- Rally in Canada’s main export item triggered the pair’s pullback.
- Data from the US and oil market developments will entertain Loonie traders.
Although Easter Monday holiday confines major market moves, USD/CAD trades near the intra-day low of 1.3365 as WTI crude oil, Canada’s main export, rose to fresh five-month high.
Friday’s lesser than expected figures of the US housing market indicators could also be considered as a reason for the recent pullback.
During early Monday, the Washington Post came out with a news report claiming that the US will soon announce sanctions to those purchasing crude from Iran in order to cut the nation’s oil exports to zero.
The news propelled WTI crude oil to fresh five-month high of $64.92. The energy benchmark was earlier taking advantage of first in three-week decline in the US oil rig counts, as conveyed by Baker Hughes.

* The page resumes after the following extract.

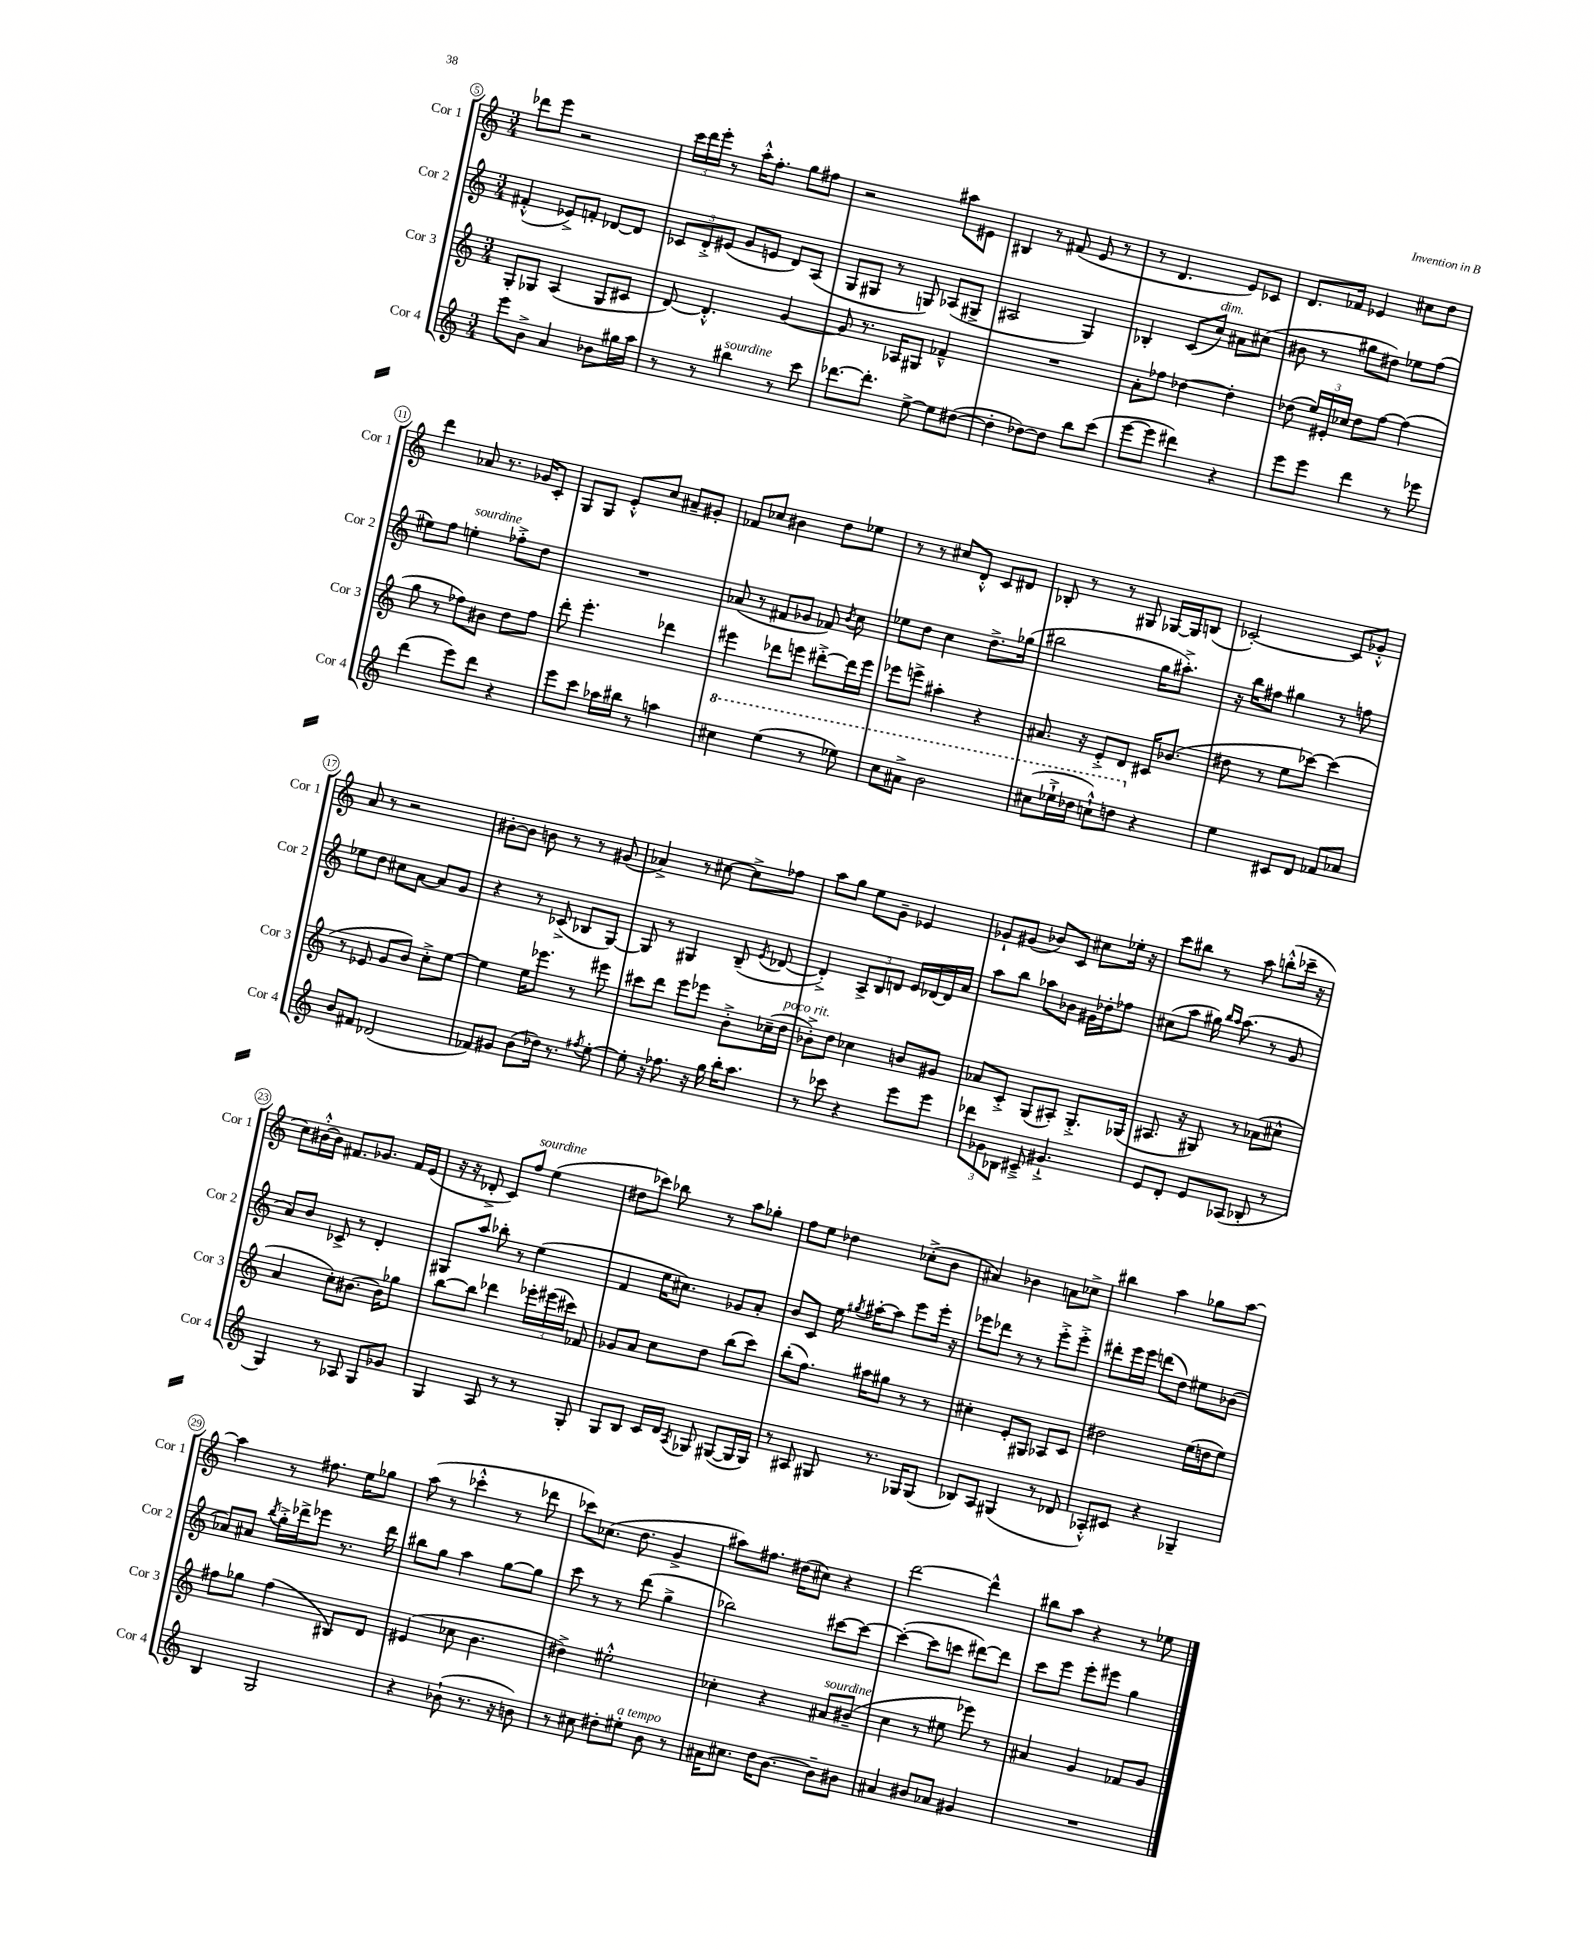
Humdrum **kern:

Apart from fundamentals concerning oil prices, the US March month existing home sales could also entertain short-term traders. The housing market indicator is likely to follow recent sluggish data as forecasts suggest a print of 5.30 million versus 5.51 million prior with percentage change likely shrinking to -2.3% from +11.8% earlier readout.
USD/CAD Technical Analysis
A 100-day simple moving average (SMA) at 1.3330 seems nearby important support ahead of dragging the quote 1.3300 and March 19 lows near 1.3250.
Alternatively, the successful break of 1.3400 can question the strength of a downward sloping trend-line stretched since early-March, at 1.3435 now, a break of which may push buyers to 1.3500.